# PRPrincess insists



## ed4copies

that I post this:







She is particularly interested in challenging Mr. Skiprat to identify the material(s) she cast to create the blank.

GOOD LUCK, SKIPPY!!!!


----------



## DozerMite

Salt or possibly sugar??


----------



## thewishman

That's Tang - the pen of astronauts!

Chris


----------



## johncrane

leftover turnings from a resin, that's a tough one ED! []


----------



## arioux

ground corn?

well we are a bunch of Skiprat here [}]

Alfred


----------



## Fred

Toasted sawdust ... well, I'm just trying to out guess Skiprat. I see he is holding back - maybe he is looking at our posts first to see what we all guess. [}]


----------



## airrat

I am going to say its Sugar, the brown sugar you can get in the packets to put in tea, not the cooking stuff.


----------



## GaryMGg

Ground glass for those who like to chew on their pens?!? [][}]


----------



## IPD_Mrs

OK, I'll give a guess.....
Ed if you have been bad and Dawn got even then I would have to say a pound of your flesh.  [}]  

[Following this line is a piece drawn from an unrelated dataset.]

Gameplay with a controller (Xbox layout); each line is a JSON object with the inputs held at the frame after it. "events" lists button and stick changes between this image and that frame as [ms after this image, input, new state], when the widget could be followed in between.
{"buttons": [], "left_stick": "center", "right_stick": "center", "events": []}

Other than that since it is Skiprat that was challenged, maybe it is tea???


----------



## DCBluesman

Farina?


----------



## stevers

Looks like it could be Sea Salt.


----------



## skiprat

Uh Oh!!!! I'm in trouble here.[8D] One more Frozen Orange Juice?.....Last Tango in Paris? Could this be the mysterious Dichroic?[}][8D]

I really like MLKwoodworking's guess though.[]
Ed, time zones Ole Buddy!!!! It's 5am here now, even rats have to sleep.


----------



## Darley

Semolina or corn meal..........just guessing.[]


----------



## Ligget

I guess SAND![]


----------



## el_d

Freeze dried lucky charm marshmellows...... Pots of golden rainbows...


----------



## Mudder

Glass dust?


----------



## Darley

> _Originally posted by ed4copies_
> <br />that I post this:
> 
> 
> 
> <br />
> 
> She is particularly interested in challenging Mr. Skiprat to identify the material(s) she cast to create the blank.
> 
> GOOD LUCK, SKIPPY!!!!



Sorry misread, I would give a second though.

Green Split Peas and Rice.[][]

Dawn you going to have new recipies to try for exclusive pen blanks[]


----------



## Radman

kitty litter?
[8D]


----------



## Firefyter-emt

dyed grits?


----------



## gerryr

Spam and chitlins.


----------



## ed4copies

I hate to stop the guesses!!!

She is developing new products as we read!!!!

However, I will add that the product is very common on the British Isles, Dawn lived in Ireland for some time as a wee lass!!!


----------



## Darley

About a bowl of Porridge[][] yumm, ho sorry I mean OATS


----------



## ed4copies

Regarding selling these blanks, we are considering that possibility, she has made a number of interesting blanks that I have turned and sold a few.

Problem is, this type of blank has LOTS of voids.  As you turn, some of the "material" comes out in chunks.  This one is NOT salt, but I have done several that are - salt REACTS with CA!!!  HOT takes on a new meaning!!!!!  So, I don't want to mislead anyone that this is easy, it is time consuming and the results are cool, sometimes, but not always.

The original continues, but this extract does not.